Robert Greene's Actress

As Art of the Real, the inaugugral edition of our newly revamped series seeking to redefine the standard definition of documentary, continues through April 26, a passion and need for a serious analytical discussion about the work has been emerging. Both classic and brand-new documentaries screen through next weekend.

Writing for The New York Times, Eric Hynes reflected on some of the older films featured in Art of the Real. “One, Rouch’s ecstatic African travelogue, Jaguar, was filmed nearly 60 years ago. Another, an outlandish dissection of hippie radicalism, Anna, was produced in the 1970s but has a power to shock that remains undiminished. And none belong to any standard documentary canon. They are like limited-edition LPs plucked from a record store bin, evidence of earlier cinematic uprisings but also perennially ripe for rediscovery.”

Through a well-culled and dynamic collection of formally inventive, intellectually stimulating nonfiction films (new and repertory),” John Oursler raved in The L Magazine, “the FSLC programmers repeatedly show that documentaries can and should be held to the same filmmaking standards as narrative films, namely by championing the symbiosis of form and content, and by interrogating the notion of epistemological certainty.”


Corneliu Porumboiu's The Second Game

Looking at Corneliu Porumboiu's The Second Game (one the festival's Opening Night films), Ela Bittencourt reflected on the film in Slant: “Offering a soccer match as a metaphor for a fallen system that transformed sports into nationalistic pageantry of pride and honor, while secretly rigging games—and, politics—behind its citizens' backs, The Second Game turns an ordinary, nostalgic gesture into a self-reflexive time capsule.”

“If there’s a common denominator among the new films,” noted Paul Dallas for Indiewire, “it's that they're produced outside the traditional film industry by filmmakers working on their own terms.You won’t find Sundance-ready selections here. Among the films receiving premiers are debut features by young Brazilian filmmaker Davi Pretto, whose Castanha offers a partially fictionalized portrait of an aging drag performer, and French Algerian director Narimane Mari's award-winning post-colonial fable Bloody Beans. Other titles include The Ugly One, by prolific artist Eric Baudelaire, Lukas the Strange by Filipino director John Torre, and Time Goes by Like a Roaring Lion by German filmmaker Philipp Hartmann.”

Writing for Artforum, Nick Pinkerton also had some encouraging things to say about the films represented in Art of the Real. “Once the barriers of what constitutes documentary have been breached,” Pinkerton reflects, “the application of the 'documentary' tag becomes increasingly discretionary. After all: The machine cannot lie! To paraphrase Animal Farm, all movies are nonfiction, but some movies are more nonfiction than others.

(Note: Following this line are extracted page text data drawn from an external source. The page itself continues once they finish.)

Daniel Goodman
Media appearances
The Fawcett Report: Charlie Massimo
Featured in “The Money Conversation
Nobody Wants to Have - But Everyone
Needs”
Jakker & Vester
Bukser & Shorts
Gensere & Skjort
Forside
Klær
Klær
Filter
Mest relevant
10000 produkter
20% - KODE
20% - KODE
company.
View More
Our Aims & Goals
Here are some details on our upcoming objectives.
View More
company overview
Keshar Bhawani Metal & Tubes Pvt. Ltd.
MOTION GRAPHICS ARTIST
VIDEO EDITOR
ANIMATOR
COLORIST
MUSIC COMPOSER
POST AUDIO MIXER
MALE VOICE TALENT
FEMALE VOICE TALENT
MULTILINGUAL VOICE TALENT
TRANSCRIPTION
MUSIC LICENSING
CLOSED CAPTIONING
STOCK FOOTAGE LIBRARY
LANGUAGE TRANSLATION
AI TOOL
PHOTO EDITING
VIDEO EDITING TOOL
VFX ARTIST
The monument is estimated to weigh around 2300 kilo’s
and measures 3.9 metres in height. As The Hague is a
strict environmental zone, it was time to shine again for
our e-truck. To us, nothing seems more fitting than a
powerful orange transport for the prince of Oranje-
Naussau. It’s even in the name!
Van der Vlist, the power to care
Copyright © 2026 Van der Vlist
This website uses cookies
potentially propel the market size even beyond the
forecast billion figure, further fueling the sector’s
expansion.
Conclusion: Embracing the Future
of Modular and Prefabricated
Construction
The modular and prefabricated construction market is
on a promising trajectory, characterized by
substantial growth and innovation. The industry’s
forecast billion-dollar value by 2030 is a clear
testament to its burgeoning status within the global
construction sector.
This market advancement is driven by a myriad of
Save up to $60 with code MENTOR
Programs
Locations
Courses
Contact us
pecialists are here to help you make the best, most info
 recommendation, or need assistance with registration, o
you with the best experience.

Even the burden of photographic proof isn’t a requirement at Art of the Real.”

“An often brave collaboration between filmmaker and subject, Actress is the closing night selection in Art of the Real,” The Wall Street Journal proclaimed in a piece on filmmaker Robert Greene, “Film Society of Lincoln Center's nonfiction cinema showcase that begins Friday. As with the 34 other programs in the two-week series of documentary features and shorts, the film pushes at perceived boundaries of the form.”


Eric Baudelaire’s The Anabasis of May and Fusako Shigenobu, Masao Adachi and 27 Years Without Images

Art Info took a look at several featured films, observing that Amie Siegel's Black Moon “uses the conventions of narrative cinema as a loose frame for her hypnotic film about a group of armed female revolutionaries traversing a barren and destroyed landscape. That landscape, however, is not a post-apocalyptic future but the boarded-up and foreclosed housing developments of the present, and the film ingeniously collapses the genre modes and the documentary realism, resulting in something that feels not of an imagined future but of the immediate now.”

Finally, Max Nelson of Film Comment recommends multiple titles in Art of the Real, perhaps none more enthusiastically than the one possessing the longest title. “For me, the series’ overarching themes concerning the creative balance between nonfiction directors and their subjects came into focus with Eric Baudelaire’s The Anabasis of May and Fusako Shigenobu, Masao Adachi and 27 Years Without Images,” Nelson writes. “Adachi is a filmmaker who followed up an early string of revolutionary fiction films by moving to Lebanon, assuming a significant role in the recently formed Japanese Red Army  and setting down his camera for nearly 30 years. In 2000, after serving a three-year prison sentence in Lebanon on passport charges, he was extradited to Japan, where he now lives a tightly restricted, relatively isolated life. (He is forbidden to leave the country.) That same year, after decades in hiding, Fusako Shinegobu, the Red Army’s founder, was arrested after a neighbor informed the police of her whereabouts.”